Beim Met Ball 2015 zeigte die Prominenz jede Menge Haut – und darüber aufregende Kostüme und teuren Schmuck. Wie immer schossen einige über ihr Ziel, die Aufmerksamkeit zu erlangen, hinaus. Nicht alle, aber die meisten, hielten sich dabei an das interessante Motto „China Through the Looking Glass“, zu Deutsch China im Spiegel.
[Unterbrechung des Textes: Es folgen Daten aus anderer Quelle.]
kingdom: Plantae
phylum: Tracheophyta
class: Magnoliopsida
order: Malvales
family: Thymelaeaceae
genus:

Trends und aufregende Looks beim Met Ball 2015 in New York

Viele Frauen träumen davon, wie die Promis an der Upper East Side in New York auf dem roten Teppich mit edlem Schmuck eine elegante Erscheinung zu erreichen. Ein Beispiel für einen stilvollen Auftritt war Chloë Sevigny (Foto oben). Die junge Schauspielerin trug zu ihrem schulterfreien Kleid ein schwarzes Halsband mit einer silbern eingefassten Brosche und dunkelblauer Perle im Zentrum. Zusätzlich hatte sie runde, silberne Ohrringe, die gut zu ihren blonden Haaren und ihrer Gesamterscheinung passten. Ihr Schmuck war vom Nobel-Designer Cartier.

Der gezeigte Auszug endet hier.